REQUIRED TASKS.
- A) Please transcribe the passage in the sailing account between "Caught a whopper" and "of growing up!", inclusive.
- B) In the sailing account, what did the second escaped fish do to the hook?
- C) Write the next part of the sailing account, picking up after its final sentence.

EXERCISE TEXT.
——————————

Caught a whopper of a yellow fin tuna, so big that Al had trouble
trying to hoist it aboard, and while that was going on, the tuna
managed to spit the lure. Maybe that was a good thing--it would
have taken the rest of the day just to clean that huge fish!
Next day, another escapee fish--what, we don't know, but it bent
the hook out at a 90 degree angle! What we did bring aboard was
a nice sized mahi-mahi. We also caught 2 other mahi-mahis, but so
small that we released them so they could get on with the business
of growing up!
DEBRIS. Quite a topic of conversation for all of us heading west in the paths of the tsunami destruction. Quite a few boats staying more north reported large patches of floating stuff, big logs and trees, etc. We saw just the normal variety of Styrofoam and other plastics, coconuts and branches, nothing dangerous.
SHIPS.
They were all just where they were supposed to be--between 6 deg
15 and 5 deg 30 North. We crossed this band as close to perpendicular
as sailing would allow. Had no confrontations. Saw a couple of long-line
fishing boats--or maybe the same one, twice?
But the real worry were the 2 small fish boats that altered course
and headed straight at us. I'm sure they just wanted cigarettes,
but we didn't want them anywhere near our new topsides. Period.

——————————

THE DATA.
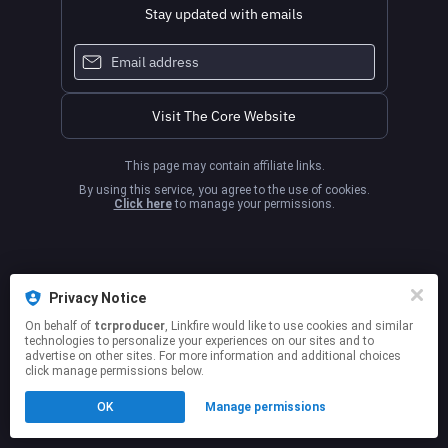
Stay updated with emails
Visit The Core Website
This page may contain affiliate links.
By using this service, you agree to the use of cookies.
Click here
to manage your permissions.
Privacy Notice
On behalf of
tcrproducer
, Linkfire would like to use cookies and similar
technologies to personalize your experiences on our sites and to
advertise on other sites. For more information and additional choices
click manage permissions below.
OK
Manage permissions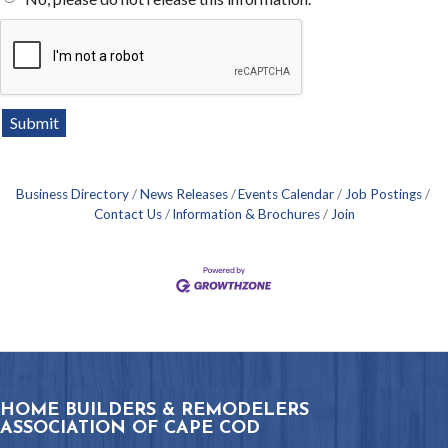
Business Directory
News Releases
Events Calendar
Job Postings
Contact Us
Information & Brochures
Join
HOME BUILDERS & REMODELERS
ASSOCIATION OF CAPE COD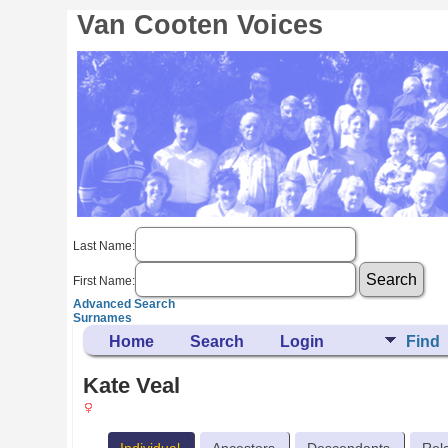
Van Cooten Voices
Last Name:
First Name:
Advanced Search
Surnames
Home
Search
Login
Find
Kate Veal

——————————

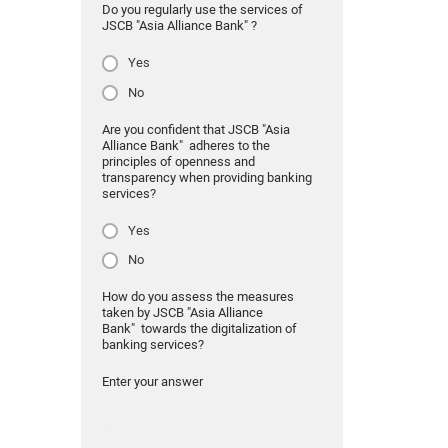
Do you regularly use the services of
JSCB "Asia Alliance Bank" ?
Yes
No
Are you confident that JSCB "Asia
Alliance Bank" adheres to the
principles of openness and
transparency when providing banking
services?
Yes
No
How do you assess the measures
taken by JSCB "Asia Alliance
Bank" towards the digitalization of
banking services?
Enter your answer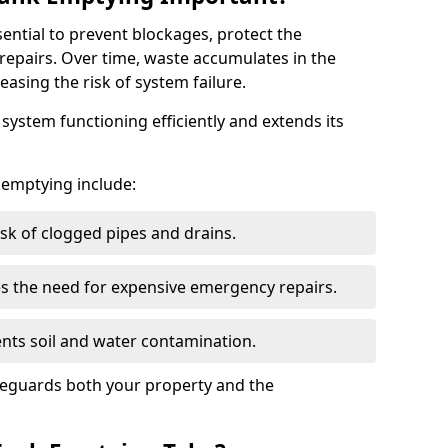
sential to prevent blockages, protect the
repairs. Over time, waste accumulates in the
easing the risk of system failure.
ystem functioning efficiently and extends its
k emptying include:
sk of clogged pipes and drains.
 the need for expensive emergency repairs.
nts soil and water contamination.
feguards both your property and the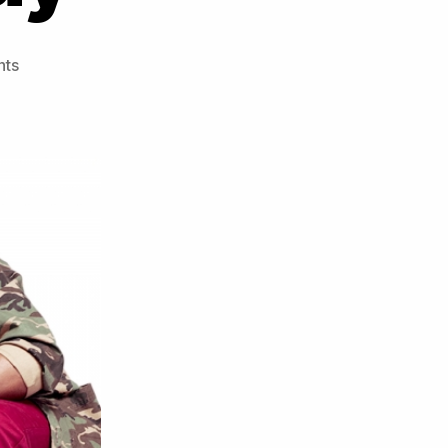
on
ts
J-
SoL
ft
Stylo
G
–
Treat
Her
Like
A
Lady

——————————

ANSWER SECTION.
- A)
Caught a whopper of a yellow fin tuna, so big that Al had trouble
trying to hoist it aboard, and while that was going on, the tuna
managed to spit the lure. Maybe that was a good thing--it would
have taken the rest of the day just to clean that huge fish!
Next day, another escapee fish--what, we don't know, but it bent
the hook out at a 90 degree angle! What we did bring aboard was
a nice sized mahi-mahi. We also caught 2 other mahi-mahis, but so
small that we released them so they could get on with the business
of growing up!

- B) It bent the hook out at a 90 degree angle.

- C)
We were sailing about 4.5 knots; turned on the engine and gave her
plenty of revs and speeded up to 6.5 knots. This was enough speed
that they could not catch us. After about a half hour, they turned
around and continued on their way. Whew.
WEATHER. There wasn't any. We have before never had a 2-weeks passage in the tropics, especially this close to the Equator, without squalls and thunderstorms. I've already noted the light wind conditions. Our wind instrument has a "highest gust captured" feature; it was 21 knots. How and when that happened I couldn't tell you. There was one rain shower 2 nights before our arrival--a rinse cycle to get the salt washed away! We are now a bit worried about the general lack of rain, as we depend on that source for our drinking water.
So there we are. Third time across and anchored at Addu. We will stay here about a week. We are hoping for a change from these NE winds to the more normal NW at this time of year. Better direction for sailing to Chagos as well as for the anchorages in Peros Banhos that we like.